● **PAGE EXCERPT**
====================
Daily Mail

March of the 90-somethings

Record 600,000 nonagenari­ans last year ... but Covid could mean fewer reach 100

- By Steve Doughty Social Affairs Correspond­ent

THE number of Britons in their 90s reached a record level of more than 600,000 last year.

Gathered together, the country’s nonagenari­ans would fill a city the size of Bristol.

Rising numbers of the very old are a result of a baby boom in the 1920s following the First World War, and a century of medical and public health advances.

According to official figures, there were 605,181 people in the UK aged between 90 and 99 in the middle of 2019 – a figure which has more than doubled over the last 25 years.

The increasing life expectancy of men compared with women has also led to an unpreceden­ted number of males in their 90s – almost one in three in the age group.

The leap in nonagenari­ans would, in normal times, be expected to lead to a record number of centenaria­ns next year as thousands of 99-year-olds reach their landmark 100th birthday and receive a greeting from the Queen.

But the heavy toll of the coronaviru­s among older people may have hit life expectancy levels by the time new estimates are made.

The Office for National Statistics found that life expectancy picked up slightly last year after a decade on pause. The reasons for the slowdown remain a matter of controvers­y – analysts have pointed to austerity in the 2010s, the return of diseases once thought conquered, and the impact of a majority of women with similar working lives to men.

Life expectancy increased fastest in London and the South – notably in newly gentrified London boroughs such as Tower Hamlets, Hackney and Newham.

However there were fewer signs of improvemen­t in the North, and there are wide gaps between different parts of the country. Last year, a girl born in Westminste­r could expect to live for 87.2 years – nearly 14 years longer than the 73.6 years predicted for a boy born in Glasgow.

Rose Giddings of the ONS said: ‘The UK population aged 90 years and over grew to its largest size in 2019. Historical improvemen­ts to male life expectancy continued to narrow the gap between men and women in this age group to its lowest level on record.’

She added: ‘ Despite a low number of births 100 years earlier, we saw an uptick in the number of people aged 100 years and over in 2019, due to medical advances and improvemen­ts in public health during their lifetime.’

She said the ‘birth spike’ after the First World War ‘resulted in an unusually large birth cohort who are aged 99 in our latest figures’.
====================
● **WHAT TO WORK ON**
Continue the article on Britons in their 90s, picking up after its last sentence. The rows that follow are separate material and are not part of the article on Britons in their 90s.

Records from a data source:
====================
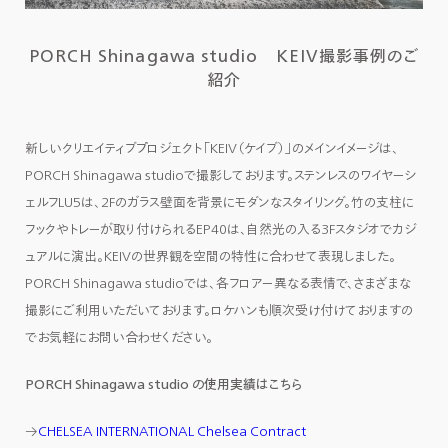
PORCH Shinagawa studio KEIV撮影事例のご
紹介
新しいクリエイティブプロジェクト「KEIV（ケイブ）」のメインイメージは、
PORCH Shinagawa studioで撮影しております。ステンレスのワイヤーシ
ェルフLU5は、2Fのガラス壁面を背景にモダンなスタイリング。竹の支柱に
フックやトレーが取り付けられるEP40は、自然光の入る3Fスタジオでカジ
ュアルに演出。KEIVの世界観を空間の特性に合わせて表現しました。
PORCH Shinagawa studioでは、各フロアー異なる表情で、さまざまな
撮影にご利用いただいております。ロケハンも順次受け付けておりますの
でお気軽にお問い合わせください。
PORCH Shinagawa studio の使用実績はこちら
→
CHELSEA INTERNATIONAL Chelsea Contract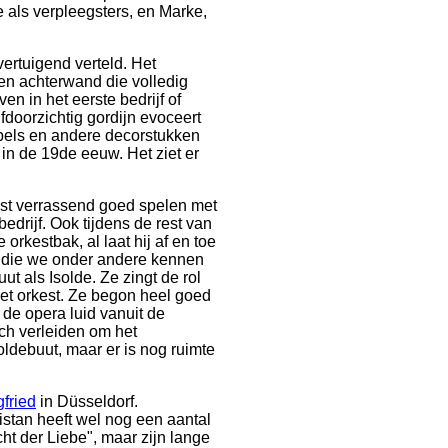
e als verpleegsters, en Marke,
ertuigend verteld. Het
en achterwand die volledig
n in het eerste bedrijf of
doorzichtig gordijn evoceert
ubels en andere decorstukken
 in de 19de eeuw. Het ziet er
est verrassend goed spelen met
edrijf. Ook tijdens de rest van
orkestbak, al laat hij af en toe
, die we onder andere kennen
ut als Isolde. Ze zingt de rol
het orkest. Ze begon heel goed
 de opera luid vanuit de
och verleiden om het
oldebuut, maar er is nog ruimte
gfried
in Düsseldorf.
ristan heeft wel nog een aantal
ht der Liebe", maar zijn lange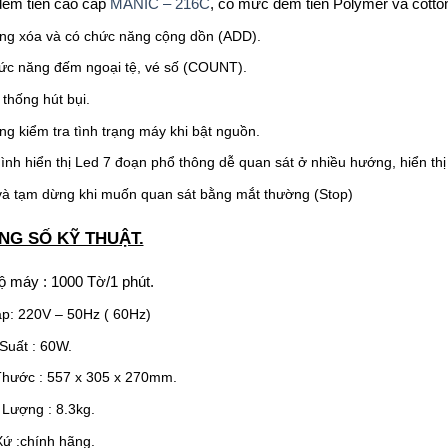
ếm tiền cao cấp
MANIC – 216C
, có mức đếm tiền Polymer và cotton
ng xóa và có chức năng cộng dồn (ADD).
ức năng đếm ngoại tệ, vé số (COUNT).
thống hút bụi.
ng kiểm tra tình trạng máy khi bật nguồn.
ình hiển thị Led 7 đoạn phổ thông dễ quan sát ở nhiều hướng, hiển thị
à tạm dừng khi muốn quan sát bằng mắt thường (Stop)
ÔNG SỐ KỸ THUẬT.
ộ máy : 1000 Tờ/1 phút.
áp: 220V – 50Hz ( 60Hz)
Suất : 60W.
Thước : 557 x 305 x 270mm.
 Lượng : 8.3kg.
Xứ :chính hãng.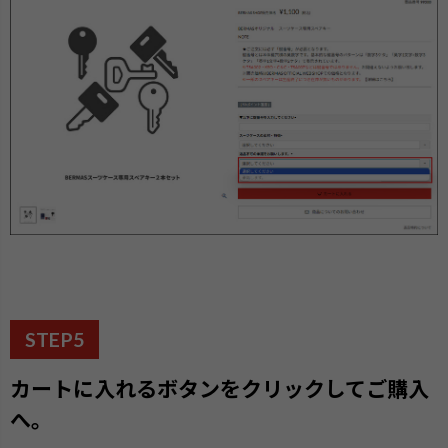
STEP5
カートに入れるボタンをクリックしてご購入
へ。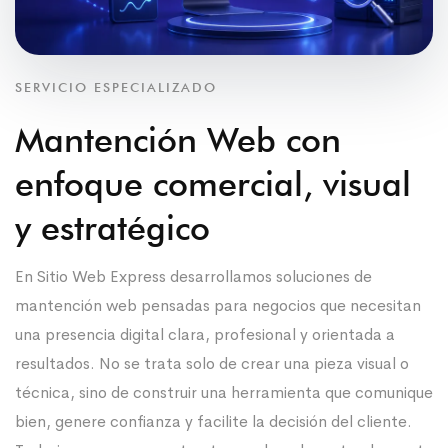
SERVICIO ESPECIALIZADO
Mantención Web con
enfoque comercial, visual
y estratégico
En Sitio Web Express desarrollamos soluciones de
mantención web pensadas para negocios que necesitan
una presencia digital clara, profesional y orientada a
resultados. No se trata solo de crear una pieza visual o
técnica, sino de construir una herramienta que comunique
bien, genere confianza y facilite la decisión del cliente.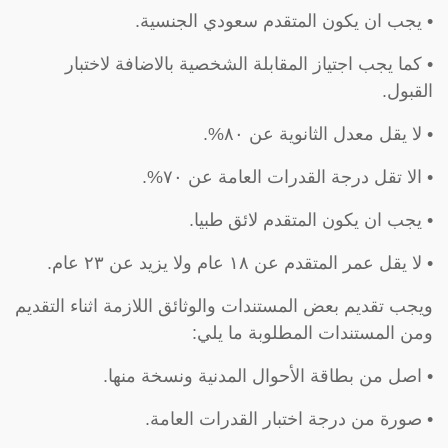
• يجب ان يكون المتقدم سعودي الجنسية.
• كما يجب اجتياز المقابلة الشخصية بالاضافة لاختبار
القبول.
• لا يقل معدل الثانوية عن ٨٠%.
• الا تقل درجة القدرات العامة عن ٧٠%.
• يجب ان يكون المتقدم لائق طبيا.
• لا يقل عمر المتقدم عن ١٨ عام ولا يزيد عن ٢٣ عام.
ويجب تقديم بعض المستندات والوثائق اللازمة اثناء التقديم
ومن المستندات المطلوبة ما يلي:
• اصل من بطاقة الأحوال المدنية ونسخة منها.
• صورة من درجة اختبار القدرات العامة.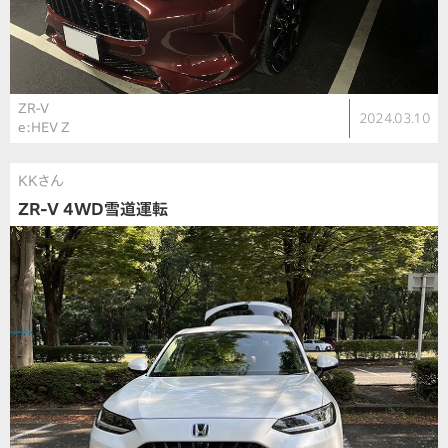
ZR-V
2024.03.10
e:HEV Z
KKさん
ZR-V 4WD雪道運転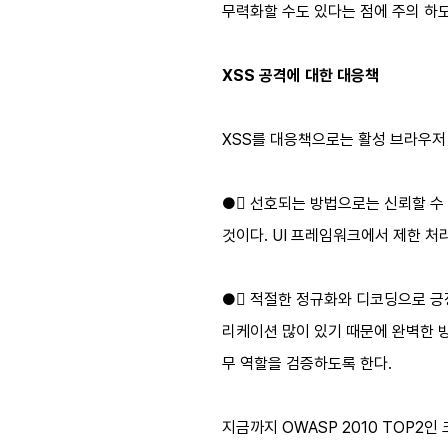
무력화할 수도 있다는 점에 주의 하도
XSS 공격에 대한 대응책
XSS를 대응책으로는 활성 브라우저
● 선호되는 방법으로는 신뢰할 수 없는
것이다. UI 프레임워크에서 제한 
● 적절한 정규화와 디코딩으로 긍
리케이션 많이 있기 때문에 완벽한 방
무 역할을 검증하도록 한다.
지금까지 OWASP 2010 TOP2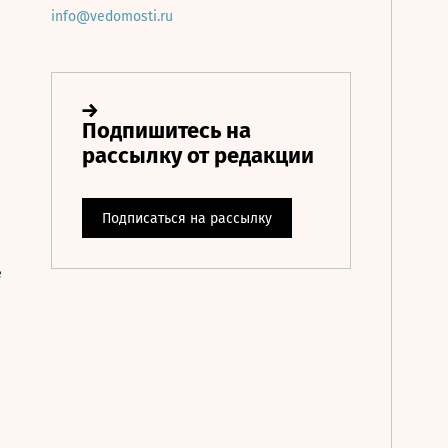
info@vedomosti.ru
е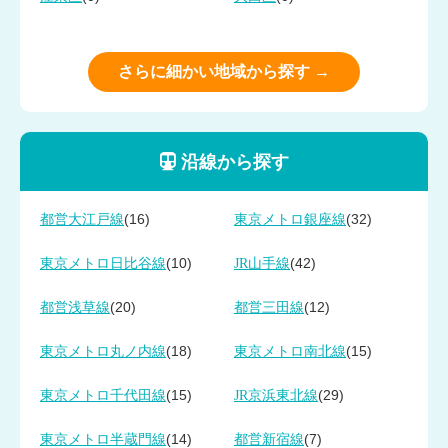
さらに細かい地域から探す →
沿線から探す
(16)
(32)
都営大江戸線
東京メトロ銀座線
(10)
(42)
東京メトロ日比谷線
JR山手線
(20)
(12)
都営浅草線
都営三田線
(18)
(15)
東京メトロ丸ノ内線
東京メトロ南北線
(15)
(29)
東京メトロ千代田線
JR京浜東北線
(14)
(7)
東京メトロ半蔵門線
都営新宿線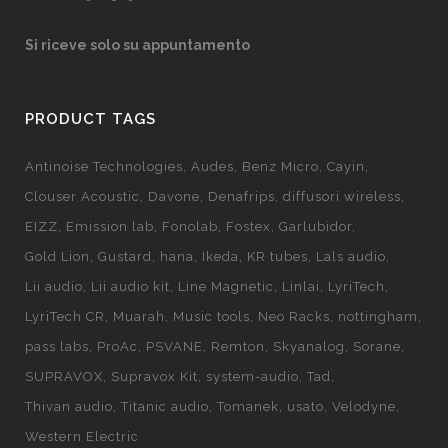
Si riceve solo su appuntamento
PRODUCT TAGS
Antinoise Technologies
Audes
Benz Micro
Cayin
Clouser Acoustic
Davone
Denafrips
diffusori wireless
EIZZ
Emission lab
Fonolab
Fostex
Garlubidor
Gold Lion
Gustard
hana
Ikeda
KR tubes
Lals audio
Lii audio
Lii audio kit
Line Magnetic
Linlai
LyriTech
LyriTech CR
Muarah
Music tools
Neo Racks
nottingham
pass labs
ProAc
PSVANE
Remton
Skyanalog
Sorane
SUPRAVOX
Supravox Kit
system-audio
Tad
Thivan audio
Titanic audio
Tomanek
usato
Velodyne
Western Electric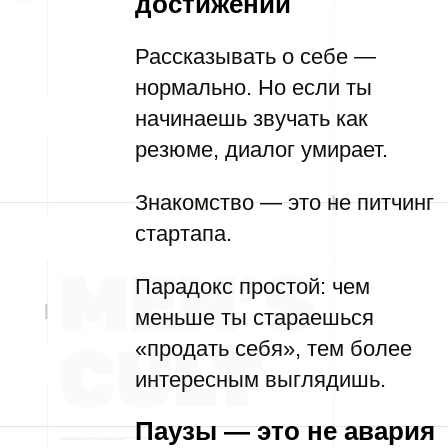
достижений
Рассказывать о себе —
нормально. Но если ты
начинаешь звучать как
резюме, диалог умирает.
Знакомство — это не питчинг
стартапа.
Парадокс простой: чем
меньше ты стараешься
«продать себя», тем более
интересным выглядишь.
Паузы — это не авария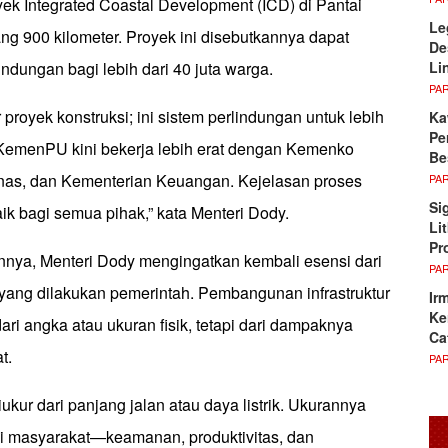
ek Integrated Coastal Development (ICD) di Pantai
Le
ng 900 kilometer. Proyek ini disebutkannya dapat
De
Li
indungan bagi lebih dari 40 juta warga.
PA
proyek konstruksi; ini sistem perlindungan untuk lebih
Ka
Pe
. KemenPU kini bekerja lebih erat dengan Kemenko
Be
penas, dan Kementerian Keuangan. Kejelasan proses
PA
Si
aik bagi semua pihak,” kata Menteri Dody.
Li
Pr
ya, Menteri Dody mengingatkan kembali esensi dari
PA
yang dilakukan pemerintah. Pembangunan infrastruktur
Ir
Ke
dari angka atau ukuran fisik, tetapi dari dampaknya
Ca
t.
PA
 diukur dari panjang jalan atau daya listrik. Ukurannya
i masyarakat—keamanan, produktivitas, dan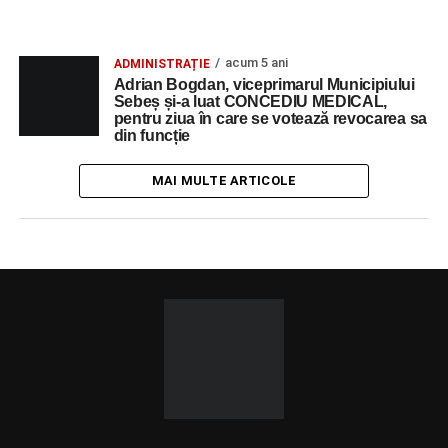
acum 5 ani
ADMINISTRAȚIE
Adrian Bogdan, viceprimarul Municipiului
Sebeș și-a luat CONCEDIU MEDICAL,
pentru ziua în care se votează revocarea sa
din funcție
MAI MULTE ARTICOLE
====================
● **EXERCISE RESPONSE**
In 1990 there were more than four female nonagenari­ans for every male, but last year there were just over two women to every one man. The figures also showed there were 13,330 British centenaria­ns last year. Average life expectancy across the UK last year was 79.4 years for men and 83.1 years for women – 6.3 weeks and 7.3 weeks longer, respective­ly, than in estimates for 2018.

The ONS said the improvemen­ts were the greatest for five years, but the impact of coronaviru­s will not be known until next year.

Westminste­r had the highest life expectancy for both men and women – 84.88 and 87.22 years, and Glasgow the lowest for both sexes, at 73.6 years for men, and 78.5 for women. In England, Blackpool had the worst life expectancy for both men and women, at 74.40 and 79.54 years respective­ly.

Catherine Foot, of charity the Centre for Ageing Better, said: ‘These inequaliti­es in life expectancy are shocking, with boys born in Westminste­r set to live over a decade longer than those born in Blackpool. What is particular­ly dishearten­ing is that these gaps have widened, not narrowed, in recent years.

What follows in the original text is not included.